Didiek pun berharap piutang di pemerintah bisa segera dibayar. Dalam kesempatan itu dia menyampaikan bahwa utang pemerintah yang belum dibayar mencapai Rp 257,87 miliar.
Utang tersebut merupakan kekurangan pembayaran pemerintah terhadap kewajiban pelayanan publik (PSO) atau subsidi tiket tahun 2015, 2016 dan 2019.
Dari Laporan Hasil Pemeriksaan (LHP) BPK 2015, pemerintah kurang bayar sebesar Rp108,27 miliar. Adapun sesuai LHP BPK 2016, pemerintah kurang bayar sebesar Rp 2,22 miliar.
"Sementara untuk tahun 2019 yang dilakukan audit tahun 2020 berdasarkan LHP tanggal 30 April 2020 maka pemerintah dinyatakan kurang bayar sebesar Rp 147,38 miliar," urainya.
Selanjutnya, BUMN karya tak luput ikut menagih utang pemerintah. Padahal pemerintah dalam beberapa tahun terakhir begitu gencar membangun tol melalui PT Jasa Marga (Persero) Tbk (JSMR), salah satu perusahaan BUMN yang diberi mandat melaksanakan tugas tersebut. Jasa Marga rupanya masih punya tagihan kepada pemerintah untuk pembebasan lahan pembangunan jalan tol.
Direktur Utama Jasa Marga Subakti Syukur menjelaskan bahwa sejak 2016, Jasa Marga menalangi lebih dahulu uang ganti pembebasan lahan. Namun saat ini belum semua dibayarkan pemerintah.
"Jadi untuk pembebasan lahan di tahun 2016 sampai tahun 2020 itu pengeluaran dana dalam rupiah yang sudah dikeluarkan oleh Jasa Marga melalui dana talangannya sebesar Rp 27 triliun lebih, itu di tahun 2016 sampai tahun 2020. Kemudian yang sudah dibayarkan totalnya adalah Rp 22,2 triliun," kata Subakti Syukur dalam rapat kerja bersama Komisi VI DPR RI, Selasa (30/6/20).

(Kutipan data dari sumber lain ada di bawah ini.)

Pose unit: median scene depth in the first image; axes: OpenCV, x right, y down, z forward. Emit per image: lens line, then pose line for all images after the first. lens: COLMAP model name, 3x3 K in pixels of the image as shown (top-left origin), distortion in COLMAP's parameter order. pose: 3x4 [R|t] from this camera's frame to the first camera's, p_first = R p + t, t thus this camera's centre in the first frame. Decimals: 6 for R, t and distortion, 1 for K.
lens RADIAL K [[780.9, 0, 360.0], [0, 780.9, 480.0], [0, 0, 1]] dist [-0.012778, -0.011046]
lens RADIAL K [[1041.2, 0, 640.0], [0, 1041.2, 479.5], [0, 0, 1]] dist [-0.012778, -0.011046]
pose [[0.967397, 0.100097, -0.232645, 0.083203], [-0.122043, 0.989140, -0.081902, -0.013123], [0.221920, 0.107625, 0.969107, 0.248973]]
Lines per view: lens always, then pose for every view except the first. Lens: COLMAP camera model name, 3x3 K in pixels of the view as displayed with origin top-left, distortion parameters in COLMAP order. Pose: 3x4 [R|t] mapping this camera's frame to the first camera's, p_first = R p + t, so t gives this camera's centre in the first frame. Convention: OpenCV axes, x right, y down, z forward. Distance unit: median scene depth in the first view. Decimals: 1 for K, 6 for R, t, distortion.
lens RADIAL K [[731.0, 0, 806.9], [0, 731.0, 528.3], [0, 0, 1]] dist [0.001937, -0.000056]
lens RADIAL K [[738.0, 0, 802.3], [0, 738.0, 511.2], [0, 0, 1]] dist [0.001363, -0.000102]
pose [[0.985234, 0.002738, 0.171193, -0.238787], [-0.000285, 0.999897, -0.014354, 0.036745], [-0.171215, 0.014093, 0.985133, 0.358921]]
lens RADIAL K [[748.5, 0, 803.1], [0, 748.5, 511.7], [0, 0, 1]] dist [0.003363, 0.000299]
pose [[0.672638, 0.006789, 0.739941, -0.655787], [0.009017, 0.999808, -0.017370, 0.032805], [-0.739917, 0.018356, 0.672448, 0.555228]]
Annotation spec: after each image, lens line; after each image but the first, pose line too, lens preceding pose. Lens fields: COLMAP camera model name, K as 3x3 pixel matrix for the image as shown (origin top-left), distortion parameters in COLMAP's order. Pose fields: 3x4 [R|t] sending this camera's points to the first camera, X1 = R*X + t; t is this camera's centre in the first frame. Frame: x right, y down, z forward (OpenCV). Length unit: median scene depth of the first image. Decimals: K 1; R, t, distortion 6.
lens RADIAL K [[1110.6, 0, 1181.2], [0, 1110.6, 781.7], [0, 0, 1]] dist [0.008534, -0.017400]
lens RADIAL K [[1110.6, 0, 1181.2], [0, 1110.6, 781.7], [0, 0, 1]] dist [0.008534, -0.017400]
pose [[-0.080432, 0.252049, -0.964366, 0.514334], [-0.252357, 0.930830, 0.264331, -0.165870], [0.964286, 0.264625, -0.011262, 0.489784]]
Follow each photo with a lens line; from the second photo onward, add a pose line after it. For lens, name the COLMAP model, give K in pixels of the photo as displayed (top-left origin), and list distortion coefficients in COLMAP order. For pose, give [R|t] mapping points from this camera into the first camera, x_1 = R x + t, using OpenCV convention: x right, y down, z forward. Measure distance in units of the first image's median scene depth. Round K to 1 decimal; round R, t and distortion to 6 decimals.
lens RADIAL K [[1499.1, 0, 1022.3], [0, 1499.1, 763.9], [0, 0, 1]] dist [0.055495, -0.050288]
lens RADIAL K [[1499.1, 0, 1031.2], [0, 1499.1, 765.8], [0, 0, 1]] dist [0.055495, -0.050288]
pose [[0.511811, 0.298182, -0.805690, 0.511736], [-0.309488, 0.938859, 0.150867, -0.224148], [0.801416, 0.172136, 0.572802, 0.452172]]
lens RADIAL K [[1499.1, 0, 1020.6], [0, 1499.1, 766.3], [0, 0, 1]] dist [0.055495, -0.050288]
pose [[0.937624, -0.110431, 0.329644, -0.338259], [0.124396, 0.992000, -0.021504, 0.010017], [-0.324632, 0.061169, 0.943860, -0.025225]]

Dengan begitu, masih ada angka Rp 5 triliun utang pemerintah yang belum dibayar, tepatnya Rp 5,03 triliun. Dia merinci, utang pemerintah yang belum dibayar dari tahun 2016 sebesar Rp 112,90 miliar.
Selanjutnya, untuk pembelian lahan 2017 mencapai Rp 489,37 miliar. Lalu sebesar Rp 595,867 miliar pada 2018, Rp 3,52 triliun untuk 2019, dan Rp 307,36 miliar untuk 2020.
Dalam kesempatan itu, Subakti juga mengemukakan sejumlah persoalan. Dia bilang bahwa alokasi anggaran penggantian dana talangan tanah seringkali cepat habis jika terjadi percepatan pembangunan.
"Jadi kadang-kadang kita diminta cepat membangun menyelesaikan jalan tol dan butuh waktu lama untuk persetujuan tambahan anggaran dari Kementerian Keuangan. Usulan kami adalah alokasi anggaran bandling seluruh proyek apabila ada kekurangan dapat segera ditambah tanpa menunggu persetujuan Menteri Keuangan," tandasnya.
Dia juga mengusulkan, pengalokasian anggaran yang memerlukan izin Menteri Keuangan hanya untuk plafond total pembebasan tanah seluruh jalan tol. Artinya persetujuan bukan diteken berdasarkan kebutuhan per proyek sehingga ada fleksibilitas penggunaan anggaran proyek.
"Sehingga apabila ada perubahan anggaran proyek mekanisme perizinannya cukup melalui satu pejabat level di bawah menteri terkait," urainya.